Spider-Man's appeal was being a "regular guy" dealing with his amazing alternate life. But his adventures have become a spin cycle of worthlessness, and this comic right here is an example of this sort of hogwash. He is about the most unrealistic superheroes ever, and all of this was magnified because leagues of writers couldn't make the marriage work, and Joe Q had a hard on for the 70's.
The Clone Saga didn't kill Spider-Man. The Joe Q tenure did. Remember that, web-heads. Remember that. Don't take things in "bold new directions" if you know you don't have the nuts to keep them there. And if any retcon has to go back beyond a decade, it usually isn't worth doing. If the economy of 2008-2009 ends up putting comic sales on the brink, well, Joe Q and DiDio brought it upon themselves with actions like BND, telling a generation or two of fans what they love and care about is worthless and can be haphazardly erased with a few pages and a sense of arrogance.
The rehashed, broken down, mess of a relationship that now exists and is presented as normal and desirable in INVINCIBLE IRON MAN #7 displays all the things to hate about modern comics. Marvel took their greatest franchise, and ruined it completely and forevermore because they're deathly afraid of a mature relationship with a woman. They've done some wonky stories to keep Peter a man-child, usually by having his girlfriends either die (Gwen) or turn out to be crazy (Felicia, Debra, two in a row), but BND put the ****-storm to a new level of putridness and no one, not Slott, and not Fraction, can make the mess worthwhile. Mephisto took Peter's wife. His friends. A new career. And we're supposed to just swallow it all? It's like the Exiles acting like Morph is fine. It's completely awkward.
So long as a story just has Spider-Man in it and doesn't try to delve into deep continuity, it is fine. But stuff like this, trying to have it both ways with the new rehashed Spider-History, fails on every level.
X-MEN AND SPIDER-MAN #1: And now for something completely different. Well, not really. Written by Christos Gage and drawn by Mario Alberti, this is a 4 issue mini that invents 4 different team ups between the X-Men and Spider-Man from different eras. Why? Who knows. Marvel must have felt some weeks have too few X-Men or Spider-Man comics. Maybe the cost of paper wouldn't be so high if you commissioned less of it, guys. There are plenty of comics that have no reason to be commissioned. Why publish stuff that has no chance of selling and no one asked for it, stuff like this?
But, for what it is, it's fun. It is like a really good issue of X-MEN: FIRST CLASS. From the 70's era stuff, the original X-Men (back when they had unique costumes but still were the core five) have to run into Spider-Man when his enemy Kraven the Hunter announces on TV that Spidey is a mutant. Ignoring the danger, Spidey goes on a double date with Harry & MJ (alongside Gwen) to the Coffee Bean, where the superhero chaos hits the fan when the X-Men, Kraven, AND Blob show up. The heroes save the day, but not before Kraven whisks some DNA samples to Mr. Sinister.

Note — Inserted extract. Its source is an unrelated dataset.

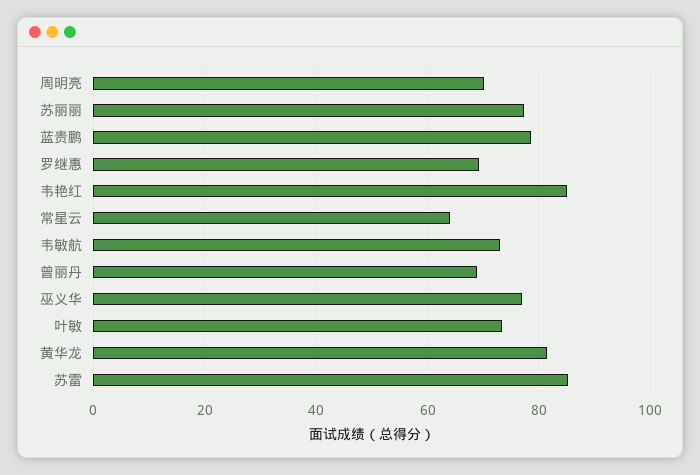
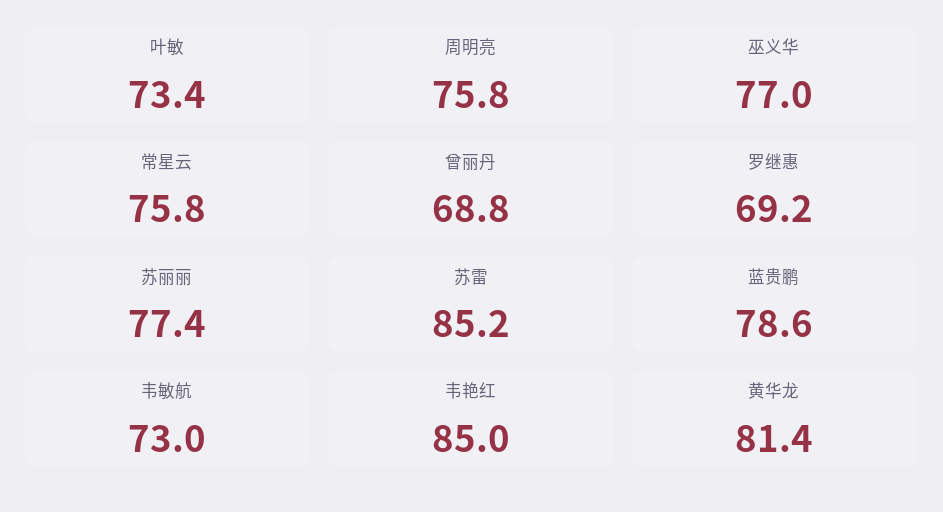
周明亮: 70 -> 75.8
常星云: 64 -> 75.8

Joy, another retcon. That's how many this week? Plus, Kraven's dead, so any new revelations about Sergei really won't matter, will they?
But taken in isolation, this is a fun little adventure. Reminding you of a time when Marvel comics fearlessly faced the future, rather than fleeing to the past. If the other 3 issues are this fun, I may forget that the overall mini is kind of pointless.